The results are relevant to the hypothesis put forward but are not sufficient.

Experimental design

The subject is of interest and is still a matter of debate given the limited studies.

However, neither the questions are properly defined neither the design is adequate.

This is not a well designed looking into the effect of freeze drying vs fresh samples.

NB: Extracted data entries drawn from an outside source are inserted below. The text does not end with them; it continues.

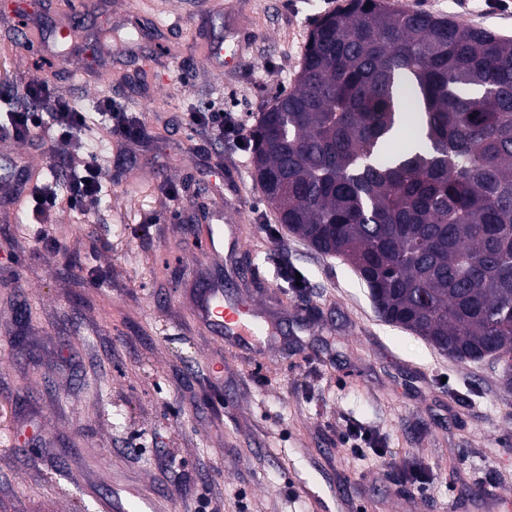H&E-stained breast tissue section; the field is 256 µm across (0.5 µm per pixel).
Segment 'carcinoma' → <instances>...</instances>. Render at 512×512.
I'll return each instance as SVG.
<instances>
[{"mask_svg": "<svg viewBox=\"0 0 512 512\" xmlns=\"http://www.w3.org/2000/svg\"><path fill=\"white\" fill-rule=\"evenodd\" d=\"M249 148L280 222L352 265L380 318L492 354L512 387V38L346 0Z\"/></svg>", "mask_w": 512, "mask_h": 512, "instance_id": "1", "label": "carcinoma"}]
</instances>
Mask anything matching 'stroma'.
<instances>
[{
  "label": "stroma",
  "instance_id": "1",
  "mask_svg": "<svg viewBox=\"0 0 512 512\" xmlns=\"http://www.w3.org/2000/svg\"><path fill=\"white\" fill-rule=\"evenodd\" d=\"M512 37V16L485 0H390ZM344 0H91L67 64L19 42L18 20L58 33L57 0H0V129L46 78L90 117L80 139L50 123L20 159L64 192L79 159L101 168L90 210L0 218V512H99L134 481L160 512H512V389L489 361L448 359L377 317L343 259L281 227L245 143L185 123L223 105L252 129L297 75L314 21ZM249 40L234 70L207 44L228 20ZM111 98L142 122L115 144L98 123ZM238 200L247 232L231 260L288 297L262 356L201 334L179 301L196 261L189 243L215 200ZM47 223V224H48ZM276 226L278 237L268 228ZM182 256L162 271L165 252ZM301 276L283 282L281 267ZM223 361L224 374L211 367ZM385 458L345 450L346 425ZM422 469V487L408 480ZM491 484L501 496L479 491Z\"/></svg>",
  "mask_w": 512,
  "mask_h": 512
}]
</instances>
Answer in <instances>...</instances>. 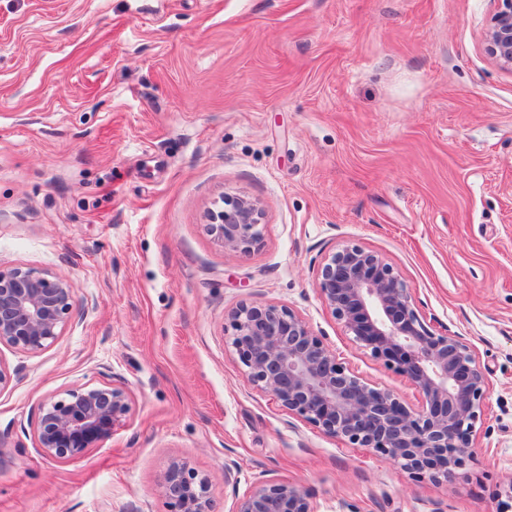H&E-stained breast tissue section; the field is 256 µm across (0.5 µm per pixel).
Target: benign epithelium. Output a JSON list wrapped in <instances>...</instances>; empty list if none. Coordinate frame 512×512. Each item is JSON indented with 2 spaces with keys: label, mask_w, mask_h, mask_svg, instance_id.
<instances>
[{
  "label": "benign epithelium",
  "mask_w": 512,
  "mask_h": 512,
  "mask_svg": "<svg viewBox=\"0 0 512 512\" xmlns=\"http://www.w3.org/2000/svg\"><path fill=\"white\" fill-rule=\"evenodd\" d=\"M497 7L484 32L488 54L512 67V0ZM208 229L229 253L264 239V209L248 196H223ZM321 302L370 356L407 378L420 397L412 407L346 366L287 305L253 302L228 317L224 335L248 381L288 414L355 448H368L412 477L448 478L472 457V437L489 383L472 347L434 328L411 289L379 254L357 244L332 251L319 266ZM85 314L70 280L34 267H0V345L29 355L53 346L66 324ZM123 384L79 386L43 401L35 414L38 447L58 463L83 459L130 415ZM232 512H316L310 494L283 479H260L245 493L230 467ZM166 512H214L211 481L181 459L159 484Z\"/></svg>",
  "instance_id": "7a95c632"
}]
</instances>
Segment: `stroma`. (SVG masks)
<instances>
[{
    "mask_svg": "<svg viewBox=\"0 0 512 512\" xmlns=\"http://www.w3.org/2000/svg\"><path fill=\"white\" fill-rule=\"evenodd\" d=\"M493 0H0V266L68 278L83 318L0 390V512H164L182 458L212 483H297L317 512H499L512 480V69ZM258 200L264 242L225 253L205 215ZM380 254L490 393L449 479L289 416L224 339L230 313L296 310L369 383L418 401L320 301L335 248ZM113 381L130 416L59 464L39 404ZM493 1L497 7L484 32L486 50L499 63L512 68V0Z\"/></svg>",
    "mask_w": 512,
    "mask_h": 512,
    "instance_id": "35a3bbf8",
    "label": "stroma"
}]
</instances>
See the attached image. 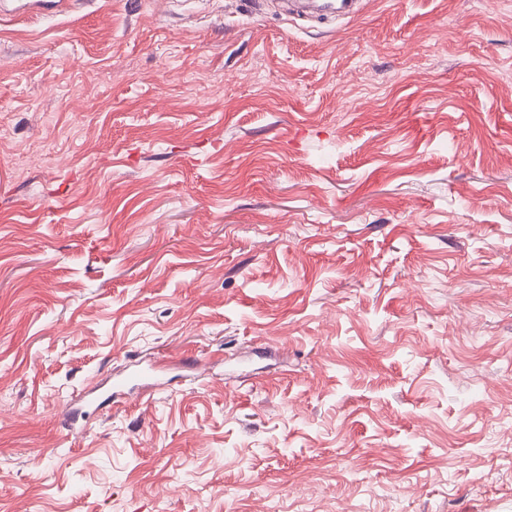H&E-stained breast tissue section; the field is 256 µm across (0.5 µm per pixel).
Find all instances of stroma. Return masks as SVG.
<instances>
[{
	"label": "stroma",
	"instance_id": "obj_1",
	"mask_svg": "<svg viewBox=\"0 0 512 512\" xmlns=\"http://www.w3.org/2000/svg\"><path fill=\"white\" fill-rule=\"evenodd\" d=\"M274 504L512 512V0L0 15V512Z\"/></svg>",
	"mask_w": 512,
	"mask_h": 512
}]
</instances>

First, there are only two replicates which prevents any statistical analysis that will confirm the spurious observations made. Therefore, conclusions are a matter of personal perception. I actually interpreted the data in a different than the authors. In addition, taking into account that this is a potentially methodological paper, few details are given for the procedures. Finally, on this matter, authors used an additional pre-treatment for the fresh vs freeze dried sediment without explaining why and invalidating the comparison. I would also like to point out that what the authors label as fresh sediment is frozen sediment, it has not simple been freeze dried. This is very important as any freezing effect to the cells/sediment structure is similar.

Second, the authors intend to identify an effect of high Hg content in the sediment, however, they are unable to discern the effect of Hg from the effect of sediment depth. Unless they show that the OM content and quality and biogeochemical conditions are the same at 10 and 20 cm depth. Hg and depth are confounded.

Validity of the findings

Given the above, despite the potential interest of the study, given the lack of robustness in the design of the study, unless more replicate samples are used and a valid control site, conclusions are not verified.

More details are given in the attached pdf.